[Extracted page text data]

════════

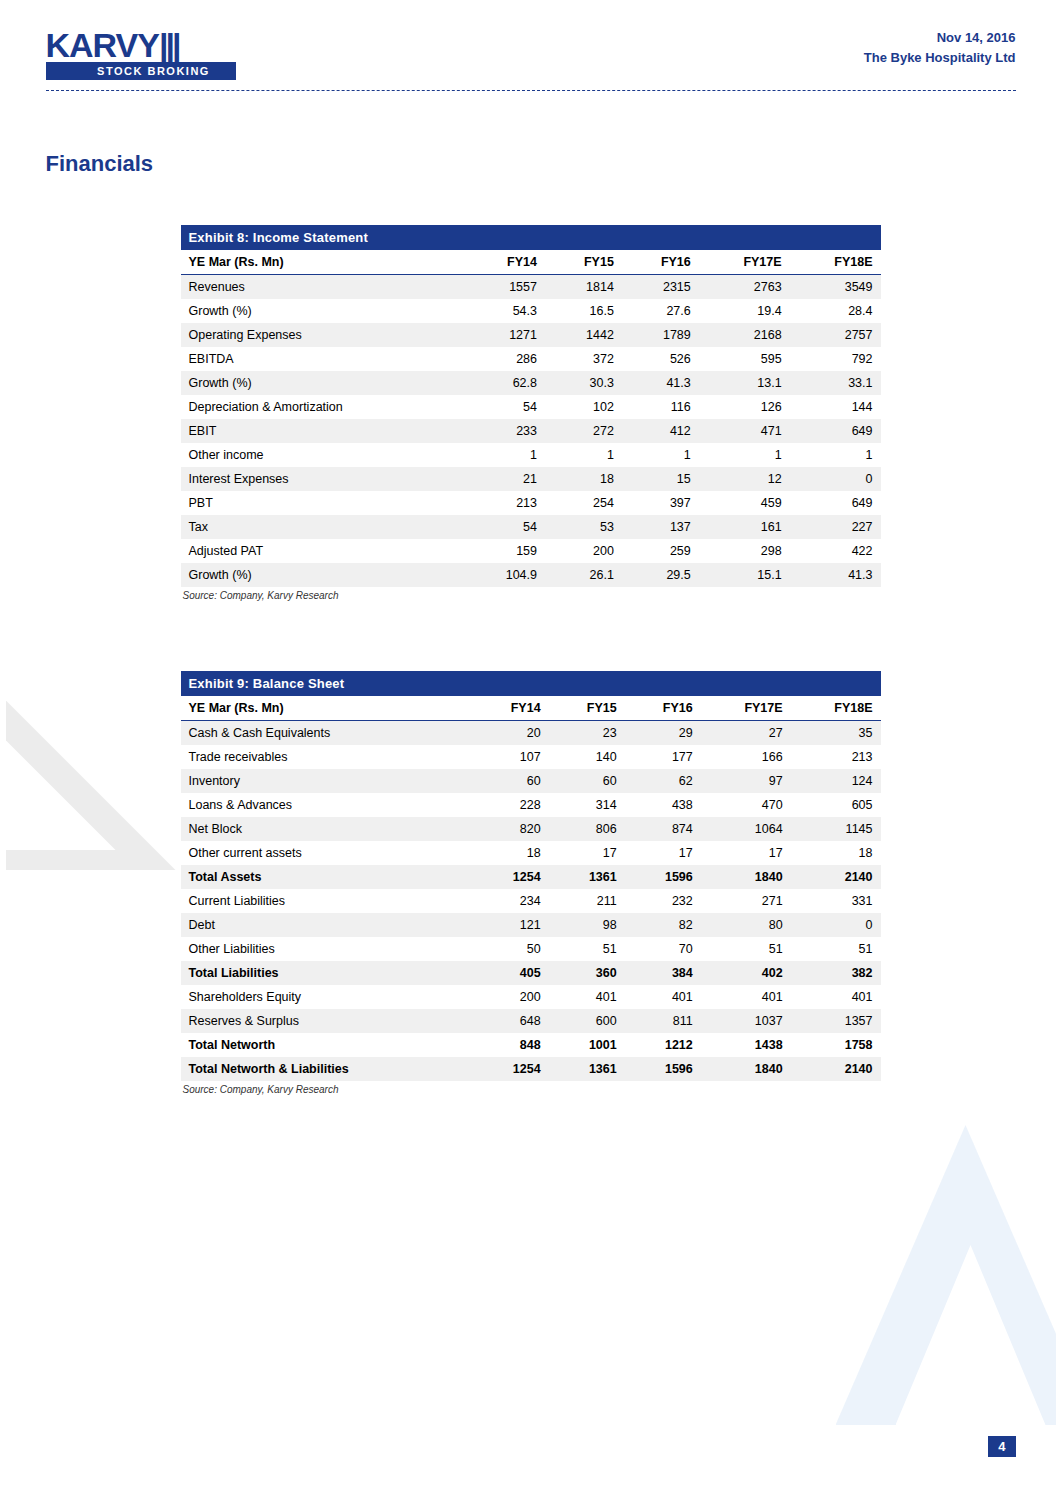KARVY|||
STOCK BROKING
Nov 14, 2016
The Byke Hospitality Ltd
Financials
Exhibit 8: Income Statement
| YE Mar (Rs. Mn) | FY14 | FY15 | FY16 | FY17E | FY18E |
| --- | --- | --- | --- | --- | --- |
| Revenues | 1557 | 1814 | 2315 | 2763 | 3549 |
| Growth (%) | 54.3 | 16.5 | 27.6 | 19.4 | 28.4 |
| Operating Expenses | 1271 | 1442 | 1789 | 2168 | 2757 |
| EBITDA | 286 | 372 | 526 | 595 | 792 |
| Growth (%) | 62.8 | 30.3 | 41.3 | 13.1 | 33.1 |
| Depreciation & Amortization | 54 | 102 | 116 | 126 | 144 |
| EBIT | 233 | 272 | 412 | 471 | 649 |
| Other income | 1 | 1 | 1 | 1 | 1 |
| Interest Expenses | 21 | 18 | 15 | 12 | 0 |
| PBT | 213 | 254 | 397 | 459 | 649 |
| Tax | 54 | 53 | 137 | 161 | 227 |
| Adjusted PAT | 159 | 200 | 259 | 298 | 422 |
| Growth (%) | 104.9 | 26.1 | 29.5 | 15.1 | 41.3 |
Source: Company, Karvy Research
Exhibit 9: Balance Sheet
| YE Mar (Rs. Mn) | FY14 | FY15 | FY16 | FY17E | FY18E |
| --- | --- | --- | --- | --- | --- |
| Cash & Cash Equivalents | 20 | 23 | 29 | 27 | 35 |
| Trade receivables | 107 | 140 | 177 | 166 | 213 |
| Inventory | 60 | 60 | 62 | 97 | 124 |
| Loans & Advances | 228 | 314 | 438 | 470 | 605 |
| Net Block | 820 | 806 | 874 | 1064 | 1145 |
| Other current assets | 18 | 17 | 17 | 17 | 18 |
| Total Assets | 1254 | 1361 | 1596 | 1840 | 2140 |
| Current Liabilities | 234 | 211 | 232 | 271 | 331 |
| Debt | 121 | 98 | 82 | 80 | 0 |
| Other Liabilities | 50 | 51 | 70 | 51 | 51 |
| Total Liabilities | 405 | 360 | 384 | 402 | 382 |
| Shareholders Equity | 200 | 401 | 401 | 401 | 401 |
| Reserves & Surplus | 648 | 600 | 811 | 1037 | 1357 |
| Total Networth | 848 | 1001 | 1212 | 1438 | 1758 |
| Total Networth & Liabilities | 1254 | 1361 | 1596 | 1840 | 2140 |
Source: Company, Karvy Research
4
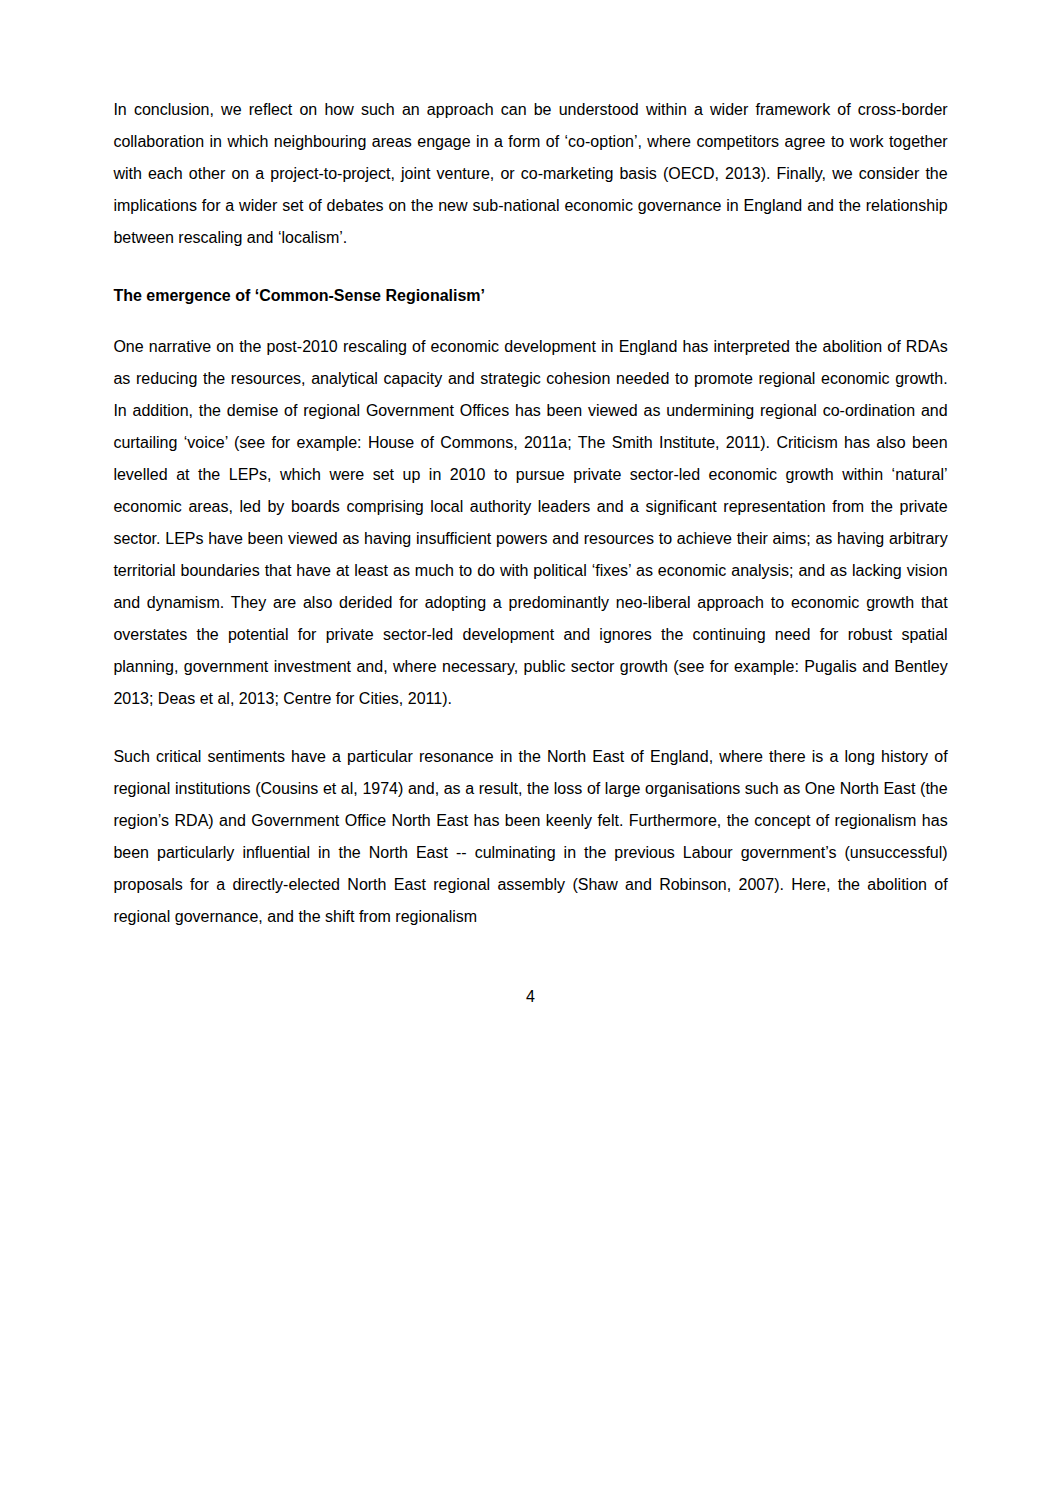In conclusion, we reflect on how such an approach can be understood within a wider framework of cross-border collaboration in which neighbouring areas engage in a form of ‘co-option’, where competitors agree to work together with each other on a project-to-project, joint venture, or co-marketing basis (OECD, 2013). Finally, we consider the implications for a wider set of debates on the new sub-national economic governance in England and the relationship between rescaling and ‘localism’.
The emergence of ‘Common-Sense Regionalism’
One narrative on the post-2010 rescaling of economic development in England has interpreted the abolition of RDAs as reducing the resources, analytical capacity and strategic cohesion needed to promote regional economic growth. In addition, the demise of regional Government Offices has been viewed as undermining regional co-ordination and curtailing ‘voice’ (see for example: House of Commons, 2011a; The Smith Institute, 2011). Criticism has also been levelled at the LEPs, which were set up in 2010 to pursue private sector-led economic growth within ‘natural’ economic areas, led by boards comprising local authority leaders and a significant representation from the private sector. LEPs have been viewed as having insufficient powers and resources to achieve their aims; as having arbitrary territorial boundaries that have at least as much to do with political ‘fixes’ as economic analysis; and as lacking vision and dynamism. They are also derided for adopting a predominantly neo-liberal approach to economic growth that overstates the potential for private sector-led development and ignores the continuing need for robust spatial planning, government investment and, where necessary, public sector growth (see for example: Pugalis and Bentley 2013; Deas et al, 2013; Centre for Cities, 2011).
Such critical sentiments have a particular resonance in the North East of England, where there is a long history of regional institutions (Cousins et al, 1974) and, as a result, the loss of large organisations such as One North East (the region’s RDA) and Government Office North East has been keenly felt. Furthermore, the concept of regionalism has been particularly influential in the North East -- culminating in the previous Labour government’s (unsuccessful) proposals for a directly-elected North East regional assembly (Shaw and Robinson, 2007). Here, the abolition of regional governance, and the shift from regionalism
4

════════

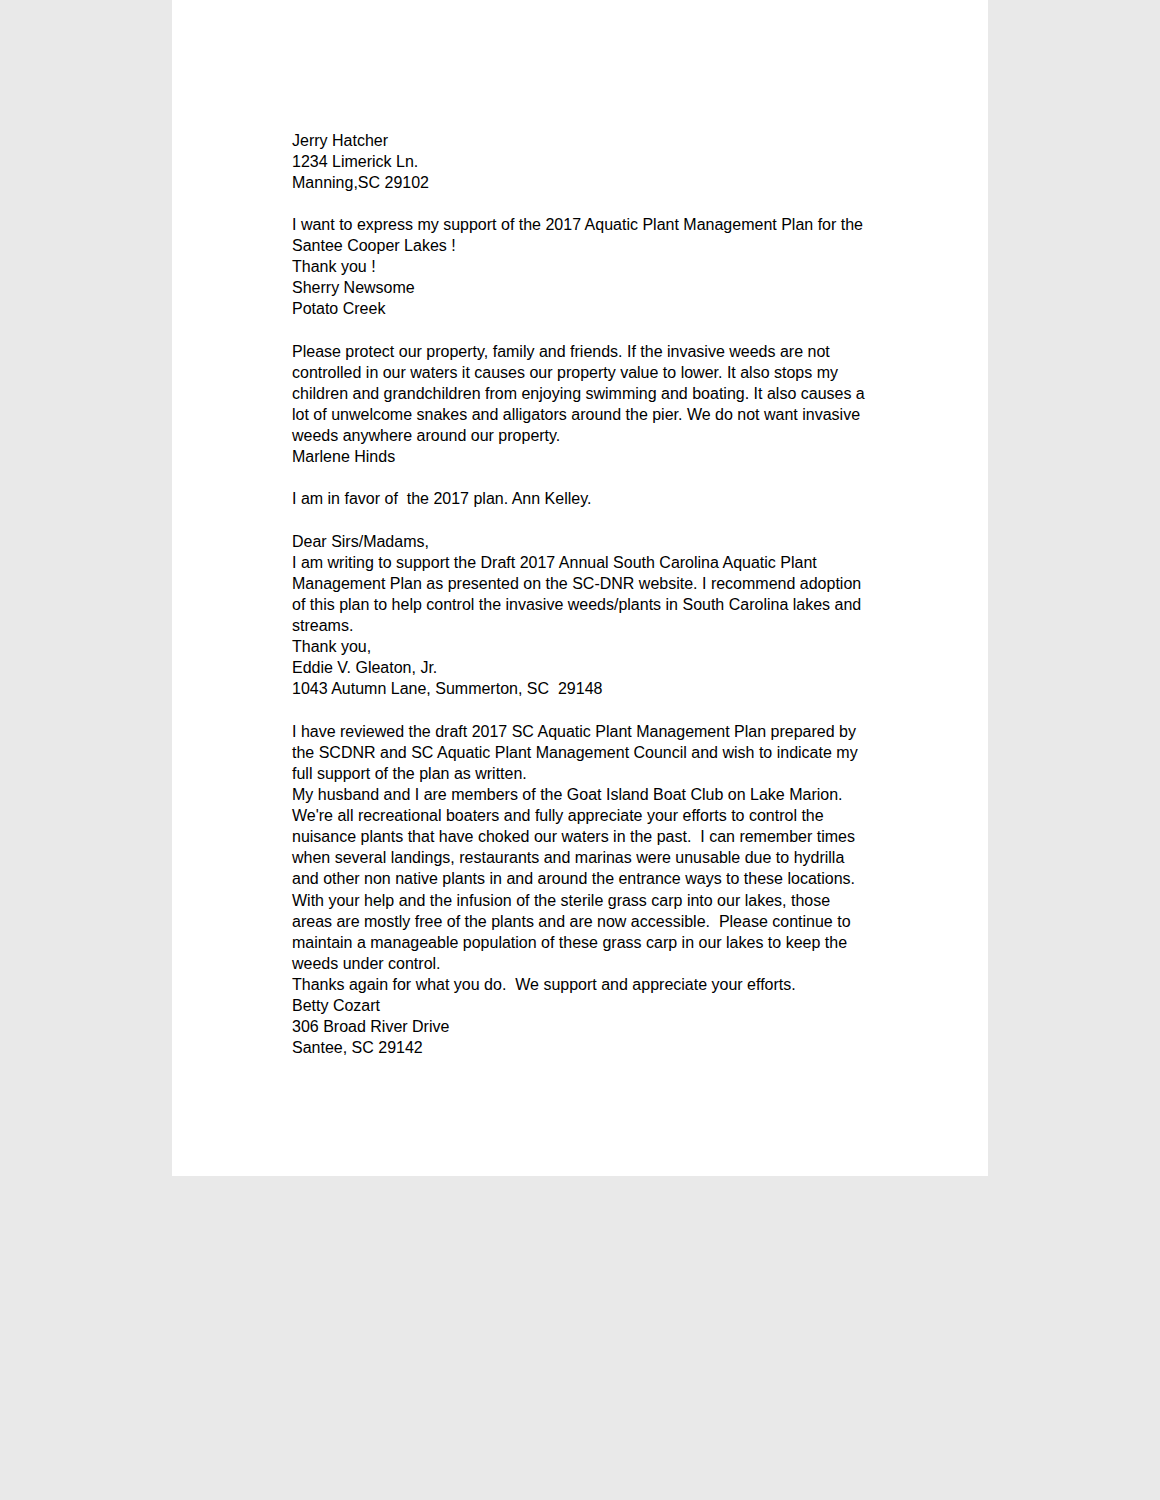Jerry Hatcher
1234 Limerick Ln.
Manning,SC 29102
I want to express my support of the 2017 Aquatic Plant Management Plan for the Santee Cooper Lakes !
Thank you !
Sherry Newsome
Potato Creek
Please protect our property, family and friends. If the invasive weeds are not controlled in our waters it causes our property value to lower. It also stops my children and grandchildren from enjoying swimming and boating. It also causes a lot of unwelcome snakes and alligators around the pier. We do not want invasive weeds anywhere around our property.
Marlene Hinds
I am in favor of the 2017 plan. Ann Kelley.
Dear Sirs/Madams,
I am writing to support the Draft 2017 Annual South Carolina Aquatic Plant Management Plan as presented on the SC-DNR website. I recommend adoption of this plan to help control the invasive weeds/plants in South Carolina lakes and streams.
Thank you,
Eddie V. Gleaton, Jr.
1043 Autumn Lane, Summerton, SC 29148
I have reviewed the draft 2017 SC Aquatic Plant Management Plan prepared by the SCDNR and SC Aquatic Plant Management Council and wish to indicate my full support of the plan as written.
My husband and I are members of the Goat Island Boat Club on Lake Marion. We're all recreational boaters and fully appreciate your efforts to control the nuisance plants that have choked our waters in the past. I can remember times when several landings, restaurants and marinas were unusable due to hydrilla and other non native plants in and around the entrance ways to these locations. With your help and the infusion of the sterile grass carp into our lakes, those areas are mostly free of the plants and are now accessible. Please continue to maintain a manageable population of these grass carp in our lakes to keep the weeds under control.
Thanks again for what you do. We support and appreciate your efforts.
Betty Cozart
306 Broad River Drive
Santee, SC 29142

════════

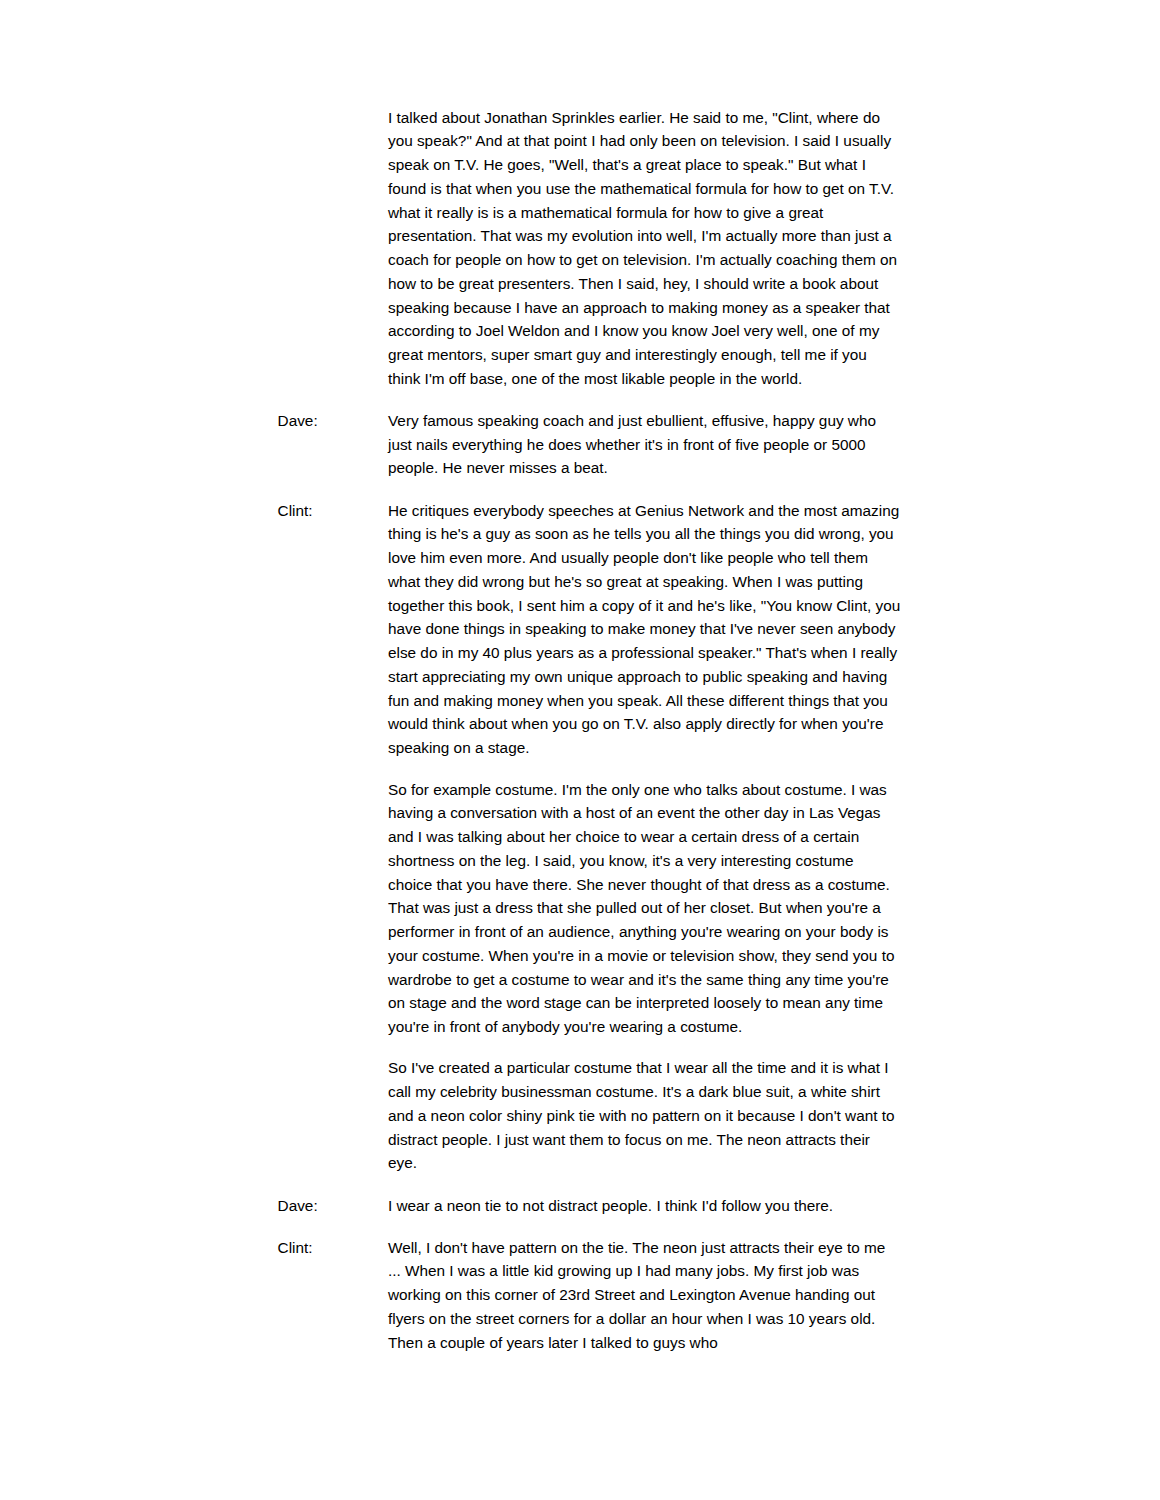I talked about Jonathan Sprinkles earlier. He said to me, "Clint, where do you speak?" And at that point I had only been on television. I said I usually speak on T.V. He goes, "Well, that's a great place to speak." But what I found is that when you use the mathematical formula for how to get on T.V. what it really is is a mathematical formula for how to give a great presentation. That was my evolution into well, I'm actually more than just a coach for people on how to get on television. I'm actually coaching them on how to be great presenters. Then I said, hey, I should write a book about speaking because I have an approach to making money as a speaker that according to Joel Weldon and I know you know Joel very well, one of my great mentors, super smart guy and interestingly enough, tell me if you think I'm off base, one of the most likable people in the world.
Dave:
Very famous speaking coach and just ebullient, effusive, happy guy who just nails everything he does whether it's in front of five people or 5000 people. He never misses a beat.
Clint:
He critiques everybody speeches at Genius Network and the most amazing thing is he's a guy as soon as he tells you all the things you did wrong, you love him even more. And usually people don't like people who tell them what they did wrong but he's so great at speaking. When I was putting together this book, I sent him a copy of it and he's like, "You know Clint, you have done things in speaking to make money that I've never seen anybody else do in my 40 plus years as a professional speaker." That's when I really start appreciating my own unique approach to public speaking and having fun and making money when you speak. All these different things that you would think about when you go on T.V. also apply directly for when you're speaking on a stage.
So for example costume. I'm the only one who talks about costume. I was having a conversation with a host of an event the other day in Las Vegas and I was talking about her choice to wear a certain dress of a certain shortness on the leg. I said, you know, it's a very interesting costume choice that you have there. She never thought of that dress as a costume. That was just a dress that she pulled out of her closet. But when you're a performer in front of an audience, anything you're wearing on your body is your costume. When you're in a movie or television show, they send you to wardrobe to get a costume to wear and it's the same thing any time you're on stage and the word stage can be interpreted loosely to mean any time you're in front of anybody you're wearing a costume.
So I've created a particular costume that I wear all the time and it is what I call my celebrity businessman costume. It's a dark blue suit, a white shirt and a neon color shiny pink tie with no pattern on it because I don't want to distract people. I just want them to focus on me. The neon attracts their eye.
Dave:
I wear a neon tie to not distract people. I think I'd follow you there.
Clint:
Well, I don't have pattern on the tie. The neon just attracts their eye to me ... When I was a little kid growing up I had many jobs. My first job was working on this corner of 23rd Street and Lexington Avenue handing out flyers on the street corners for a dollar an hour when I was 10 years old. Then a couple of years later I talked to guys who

════════

(Work request)
Find and copy each line of the data where "Exhibit" is present.

(Your response)
Exhibit 8: Income Statement
Exhibit 9: Balance Sheet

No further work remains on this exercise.